### What is expected
Can you copy every line of text in the records below word for word, leaving the pictures out?

### Data to use
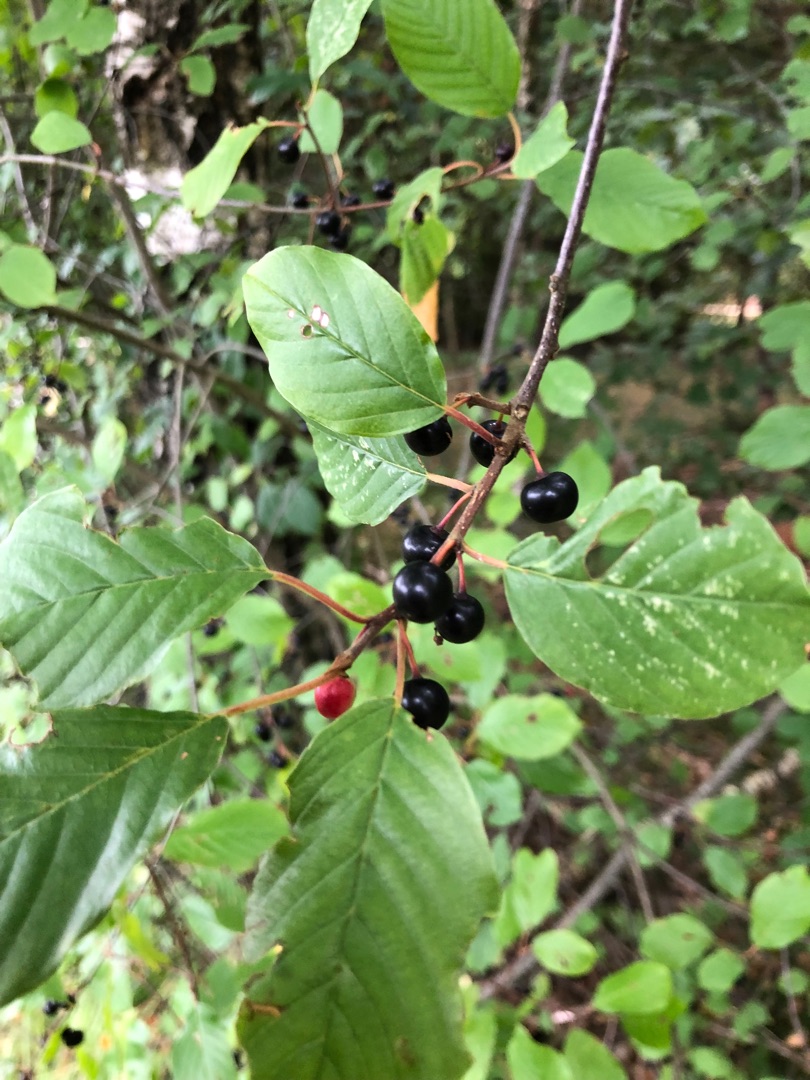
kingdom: Plantae
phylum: Tracheophyta
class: Magnoliopsida
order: Rosales
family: Rhamnaceae
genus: Frangula
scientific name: Frangula alnus
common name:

### Answer below
kingdom: Plantae
phylum: Tracheophyta
class: Magnoliopsida
order: Rosales
family: Rhamnaceae
genus: Frangula
scientific name: Frangula alnus
common name:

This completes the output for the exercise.